Seamos honestos: esas antiguas lámparas calefactoras son simplemente inútiles. Cuando las enciendes, el techo se calienta mucho, pero tus pies siguen helados. Es un desperdicio de electricidad, y, francamente, no cumplen con su función.
Por eso hemos pasado a utilizar calentadores infrarrojos de alta calidad. Son mucho más eficaces.
El secreto está en cómo se distribuye el calor.
Los calentadores convencionales intentan calentar el aire. Pero el calor asciende, así que en un baño lleno de vapor, todo ese calor se va hacia el techo, mientras tú sigues temblando.
Los calentadores infrarrojos son diferentes. No se preocupan por el aire; en lugar de eso, emiten ondas que llegan directamente a tu piel o al espejo. Esto es una solución perfecta para esos espejos empañados. Al mantener el vidrio a una temperatura adecuada, el vapor no tiene oportunidad de acumularse. Puedes salir de la ducha y verte bien reflejado en el espejo. Ya no hay necesidad de limpiar el espejo con una toalla, evitando así manchas por todas partes.

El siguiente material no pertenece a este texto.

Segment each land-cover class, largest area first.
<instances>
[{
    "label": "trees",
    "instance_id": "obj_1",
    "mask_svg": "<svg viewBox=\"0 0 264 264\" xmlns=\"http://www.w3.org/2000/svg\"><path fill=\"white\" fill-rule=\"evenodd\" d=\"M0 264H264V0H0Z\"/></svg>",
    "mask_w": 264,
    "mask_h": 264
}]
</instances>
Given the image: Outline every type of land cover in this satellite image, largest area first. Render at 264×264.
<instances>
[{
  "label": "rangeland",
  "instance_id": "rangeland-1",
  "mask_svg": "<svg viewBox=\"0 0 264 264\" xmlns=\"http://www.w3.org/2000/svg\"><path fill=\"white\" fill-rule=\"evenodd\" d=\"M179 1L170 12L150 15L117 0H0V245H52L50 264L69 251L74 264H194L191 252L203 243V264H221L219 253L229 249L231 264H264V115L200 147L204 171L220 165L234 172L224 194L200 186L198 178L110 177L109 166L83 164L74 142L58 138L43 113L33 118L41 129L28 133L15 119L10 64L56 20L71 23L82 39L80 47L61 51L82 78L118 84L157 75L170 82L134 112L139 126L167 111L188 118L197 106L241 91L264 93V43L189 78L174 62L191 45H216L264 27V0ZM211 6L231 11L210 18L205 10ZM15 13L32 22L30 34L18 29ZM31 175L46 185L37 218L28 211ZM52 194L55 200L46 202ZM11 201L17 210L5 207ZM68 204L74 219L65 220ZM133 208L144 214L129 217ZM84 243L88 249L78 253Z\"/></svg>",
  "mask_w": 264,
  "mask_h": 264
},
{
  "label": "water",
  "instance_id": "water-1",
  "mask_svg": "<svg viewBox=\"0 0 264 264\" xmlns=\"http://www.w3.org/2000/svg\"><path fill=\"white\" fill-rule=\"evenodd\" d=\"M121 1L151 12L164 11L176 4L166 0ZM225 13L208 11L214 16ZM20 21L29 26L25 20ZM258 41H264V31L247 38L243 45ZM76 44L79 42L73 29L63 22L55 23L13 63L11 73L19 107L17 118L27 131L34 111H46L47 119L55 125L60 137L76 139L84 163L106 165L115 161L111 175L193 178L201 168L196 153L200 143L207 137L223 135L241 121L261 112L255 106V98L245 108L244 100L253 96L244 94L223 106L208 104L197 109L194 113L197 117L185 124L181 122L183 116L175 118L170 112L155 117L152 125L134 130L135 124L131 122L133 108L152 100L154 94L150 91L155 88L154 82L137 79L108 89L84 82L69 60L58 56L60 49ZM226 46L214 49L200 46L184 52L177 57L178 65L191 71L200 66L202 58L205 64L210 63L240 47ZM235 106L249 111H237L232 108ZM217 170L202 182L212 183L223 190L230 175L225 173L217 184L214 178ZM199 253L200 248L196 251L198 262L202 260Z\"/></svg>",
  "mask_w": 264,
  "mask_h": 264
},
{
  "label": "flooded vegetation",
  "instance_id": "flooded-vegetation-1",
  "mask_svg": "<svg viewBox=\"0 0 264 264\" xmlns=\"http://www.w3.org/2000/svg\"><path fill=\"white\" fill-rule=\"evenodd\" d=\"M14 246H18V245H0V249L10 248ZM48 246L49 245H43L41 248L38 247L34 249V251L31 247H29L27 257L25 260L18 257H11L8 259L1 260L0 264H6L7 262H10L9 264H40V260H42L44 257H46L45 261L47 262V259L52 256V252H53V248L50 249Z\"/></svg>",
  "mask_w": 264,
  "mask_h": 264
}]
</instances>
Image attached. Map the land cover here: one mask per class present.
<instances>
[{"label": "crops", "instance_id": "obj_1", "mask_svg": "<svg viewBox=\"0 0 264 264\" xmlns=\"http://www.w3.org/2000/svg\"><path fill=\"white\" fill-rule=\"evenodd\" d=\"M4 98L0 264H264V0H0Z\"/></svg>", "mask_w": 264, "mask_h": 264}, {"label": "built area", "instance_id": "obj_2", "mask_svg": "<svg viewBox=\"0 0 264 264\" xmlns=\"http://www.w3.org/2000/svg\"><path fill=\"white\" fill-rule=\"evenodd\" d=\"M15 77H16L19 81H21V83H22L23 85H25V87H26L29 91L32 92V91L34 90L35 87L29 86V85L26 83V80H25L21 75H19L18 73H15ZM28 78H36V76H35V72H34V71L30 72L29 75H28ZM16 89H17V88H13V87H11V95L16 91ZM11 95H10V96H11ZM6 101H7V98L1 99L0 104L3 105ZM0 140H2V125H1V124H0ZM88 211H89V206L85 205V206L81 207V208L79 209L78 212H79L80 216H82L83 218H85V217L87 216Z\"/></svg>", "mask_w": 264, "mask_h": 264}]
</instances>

Lidiando con los problemas típicos de los baños
Los baños son, básicamente, cámaras de tortura para los dispositivos electrónicos. Debido al vapor y a los salpicaduras constantes, la mayoría de los equipos se dañan o dejan de funcionar.
Esas antiguas lámparas calefactoras suelen tener grietas en su carcasa, por donde entra la humedad. Nosotros no hacemos eso. Utilizamos dispositivos con índices IP elevados, lo que significa que están herméticamente cerrados. Gracias a los sellos resistentes a la humedad, los componentes internos del calentador permanecen secos. No se dañan y no dejan de funcionar.

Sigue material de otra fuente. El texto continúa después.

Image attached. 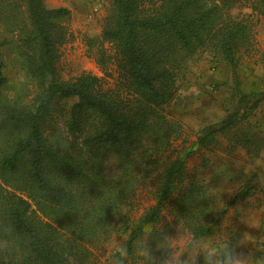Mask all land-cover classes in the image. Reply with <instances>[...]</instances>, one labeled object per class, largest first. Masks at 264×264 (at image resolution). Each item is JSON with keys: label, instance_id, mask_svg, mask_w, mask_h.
Instances as JSON below:
<instances>
[{"label": "trees", "instance_id": "trees-1", "mask_svg": "<svg viewBox=\"0 0 264 264\" xmlns=\"http://www.w3.org/2000/svg\"><path fill=\"white\" fill-rule=\"evenodd\" d=\"M235 6L252 12L232 15ZM253 13L264 17V0H111L100 32L88 39L100 47L96 62L117 71L105 86L89 72L60 80L67 8L0 0V220L12 244L0 264H92L119 231L131 256L145 224L155 225L164 212L190 235L213 231L251 186L227 200L189 172L186 160L195 148L209 150L217 135L251 156L264 149V90L244 89L237 71ZM3 50L27 82L9 99ZM205 50L229 67L231 83L214 87H228L233 103L188 146L165 107L186 81L190 59ZM71 96L77 101L66 109ZM143 189L153 203L132 220ZM161 236L162 229H152L151 249Z\"/></svg>", "mask_w": 264, "mask_h": 264}, {"label": "rangeland", "instance_id": "rangeland-1", "mask_svg": "<svg viewBox=\"0 0 264 264\" xmlns=\"http://www.w3.org/2000/svg\"><path fill=\"white\" fill-rule=\"evenodd\" d=\"M110 2L111 0H44V4L48 8L65 7L68 9V14L62 22L67 29L66 40L58 47L56 62L60 80L66 81L82 73L89 72L100 76L105 86H112L115 83L117 78L115 66L110 62L98 64L96 57L99 55L100 47L98 45H88V39L100 32L102 20L108 11ZM251 12V9L241 6H235L231 11L232 15H247ZM252 15L256 19V24L250 44L241 45L238 48L237 71L244 89L264 90V17L256 13ZM1 38L2 35L0 34V40ZM244 47H247V49ZM103 48L108 54L107 44H104ZM5 51L3 50V59L7 82L3 88V95L9 99L19 93L27 82L23 69L15 62L13 55L9 51ZM189 68L190 72H188L186 81L179 86L174 98L165 107V112L180 121L182 139L185 140L188 146H191L197 131L202 126L213 124L224 117L227 108L233 102L231 90L228 87L223 86L220 89L221 91L218 87H214V85L223 81L231 83L230 69L223 61L212 56L206 50L200 51L190 59ZM257 81L260 86L255 89L253 85ZM76 101L77 97L71 96L64 99L63 103L65 108L69 109ZM216 101H221V104H216ZM261 106L264 111V100ZM218 146L219 143L204 151L195 148L186 160V167L189 172L196 171L207 188L218 191L228 200L234 194L236 187L230 185V183H220V181L214 180L215 177L211 179V173L216 166H220L222 161L224 165L228 166V162L219 159L215 153ZM235 163L238 166V163L242 162H232V165H236ZM205 169L206 171H204ZM250 180H247V182L251 183L252 180ZM136 201V205L131 212L132 220H136L153 203L148 192L144 189L137 194ZM167 217L164 212V215L158 220L156 227L162 229V236L155 239L152 244L154 255L161 258L163 255L162 250H157L156 247L166 246L169 243L166 239L167 236L176 240L189 237L186 235L188 233L186 230L166 222ZM212 233L213 231L210 232V234ZM147 238V236L140 237L134 243L133 254L127 256L125 264H138L136 250L140 244L147 242ZM126 239L127 235L125 233L120 231L116 233L97 253L96 260L92 264H111L113 245L116 242L125 244ZM101 253L103 256H101ZM116 259L119 260L120 257H116ZM200 264H202V259Z\"/></svg>", "mask_w": 264, "mask_h": 264}, {"label": "crops", "instance_id": "crops-1", "mask_svg": "<svg viewBox=\"0 0 264 264\" xmlns=\"http://www.w3.org/2000/svg\"><path fill=\"white\" fill-rule=\"evenodd\" d=\"M259 86L258 81L253 85L255 89H258ZM219 87V90L223 88L222 85ZM215 103L221 104V101ZM218 143L219 146L218 149H215V153L219 159L226 160L228 166L224 165L222 161L220 166H216L211 173V179L215 177L214 180L220 181V183H230V185L235 186L234 194L244 183H248L251 187L246 197L236 199L228 207L213 233L206 234L201 239L208 238L211 241L227 239L233 245H237V251L252 252L256 256H264V149L257 155L251 156L241 146L230 148L221 135L216 136L211 148ZM198 150L204 151L206 149ZM236 161L242 163H238V166L236 163V165H232V162ZM249 179L252 180L251 183L247 182ZM166 220L169 224H173L169 216ZM156 224H145L143 237L148 236L153 228L157 229ZM186 235L191 236L188 233Z\"/></svg>", "mask_w": 264, "mask_h": 264}, {"label": "clouds", "instance_id": "clouds-1", "mask_svg": "<svg viewBox=\"0 0 264 264\" xmlns=\"http://www.w3.org/2000/svg\"><path fill=\"white\" fill-rule=\"evenodd\" d=\"M8 227L0 220V253H10L12 244L10 232H4ZM166 246H158L162 250V258L154 255L150 244L146 241L140 244L136 250L138 264H264V256H256L252 252L237 251L236 246L229 240L211 241L208 238L201 239L195 234L176 240L170 236ZM128 249L126 244L116 242L111 253V264H125ZM101 256L103 254L101 253ZM116 257H120L119 260ZM70 264L76 262L70 259Z\"/></svg>", "mask_w": 264, "mask_h": 264}]
</instances>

La desventaja (porque siempre hay alguna)
Puedes colocar estos calentadores detrás del espejo o encima de él. Son pequeños, elegantes y no ocupan espacio.

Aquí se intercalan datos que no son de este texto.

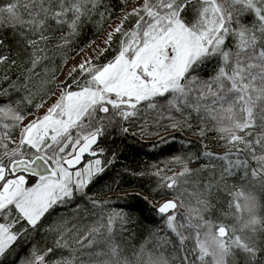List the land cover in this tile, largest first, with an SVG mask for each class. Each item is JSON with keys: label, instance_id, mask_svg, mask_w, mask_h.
Segmentation results:
<instances>
[{"label": "snow or ice", "instance_id": "1", "mask_svg": "<svg viewBox=\"0 0 264 264\" xmlns=\"http://www.w3.org/2000/svg\"><path fill=\"white\" fill-rule=\"evenodd\" d=\"M0 264H264V0H0Z\"/></svg>", "mask_w": 264, "mask_h": 264}, {"label": "trees", "instance_id": "2", "mask_svg": "<svg viewBox=\"0 0 264 264\" xmlns=\"http://www.w3.org/2000/svg\"><path fill=\"white\" fill-rule=\"evenodd\" d=\"M91 38V37H90ZM168 133H161V136L167 137ZM194 139V138H192ZM160 137L158 136H138L136 141L129 137L123 144L120 145V151L122 153V162L129 167H145L154 162L163 160L170 155L178 154L180 151V144L178 140L176 142H169L168 144H160L156 148L152 147V143L159 141ZM143 141V143L137 142ZM110 182V181H109ZM103 185H98L97 188H102ZM147 187V185H145ZM142 189L139 184H125L119 189L113 185V191L109 192L105 189V196H125L128 194L129 200L127 203L123 200L114 201L115 205L125 206V210L131 212L134 216L140 217L141 220H144L145 217L149 216L147 207L142 203L138 202L131 197L136 192H141ZM147 221H145L146 223Z\"/></svg>", "mask_w": 264, "mask_h": 264}]
</instances>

Pero aquí está el problema: los calentadores infrarrojos emiten calor de forma dirigida. Es como una linterna, pero con calor. Si no estás justo en el área afectada, no sentirás el calor.
No puedes simplemente colocar uno en medio de la habitación esperando que todo el espacio se caliente. Debes colocarlo exactamente donde estarás tú. Si lo colocas mal, solo calentarás una pared.